(Records excerpted from a collection)
----------
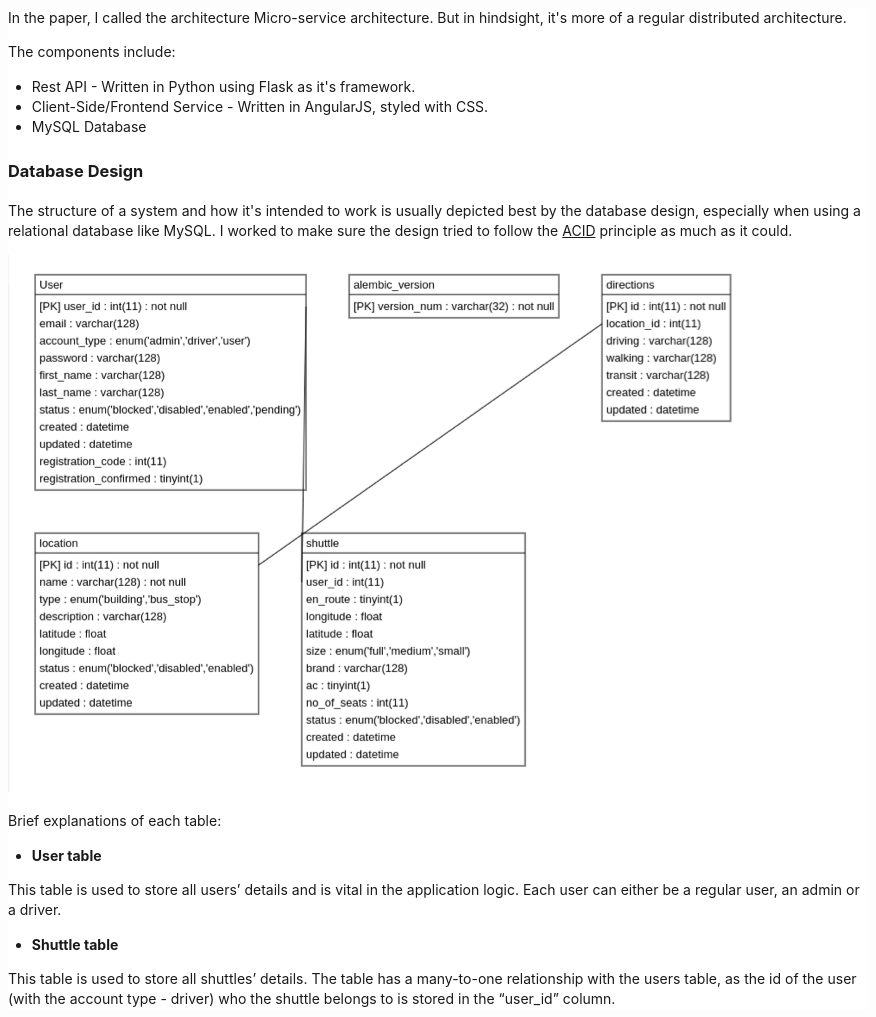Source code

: In the paper, I called the architecture Micro-service architecture. But in hindsight, it's more of a regular distributed architecture.

The components include:

- Rest API - Written in Python using Flask as it's framework.
- Client-Side/Frontend Service - Written in AngularJS, styled with CSS.
- MySQL Database

### Database Design

The structure of a system and how it's intended to work is usually depicted best by the database design, especially when using a relational database like MySQL. I worked to make sure the design tried to follow the [ACID](https://en.wikipedia.org/wiki/ACID_(computer_science)) principle as much as it could. 

![](/media/Picture2-7fd67d85-d5d8-485b-99e6-6477c927fef7.png)

Brief explanations of each table:

- **User table**

This table is used to store all users’ details and is vital in the application logic. Each user can either be a regular user, an admin or a driver.

- **Shuttle table**

This table is used to store all shuttles’ details. The table has a many-to-one relationship with the users table, as the id of the user (with the account type - driver) who the shuttle belongs to is stored in the “user_id” column.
----------
Print every entry above again word for word, but leave out the pictures.

*Response to this exercise*.
Source code

: In the paper, I called the architecture Micro-service architecture. But in hindsight, it's more of a regular distributed architecture.

The components include:

- Rest API - Written in Python using Flask as it's framework.
- Client-Side/Frontend Service - Written in AngularJS, styled with CSS.
- MySQL Database

### Database Design

The structure of a system and how it's intended to work is usually depicted best by the database design, especially when using a relational database like MySQL. I worked to make sure the design tried to follow the [ACID](https://en.wikipedia.org/wiki/ACID_(computer_science)) principle as much as it could. 

![](/media/Picture2-7fd67d85-d5d8-485b-99e6-6477c927fef7.png)

Brief explanations of each table:

- **User table**

This table is used to store all users’ details and is vital in the application logic. Each user can either be a regular user, an admin or a driver.

- **Shuttle table**

This table is used to store all shuttles’ details. The table has a many-to-one relationship with the users table, as the id of the user (with the account type - driver) who the shuttle belongs to is stored in the “user_id” column.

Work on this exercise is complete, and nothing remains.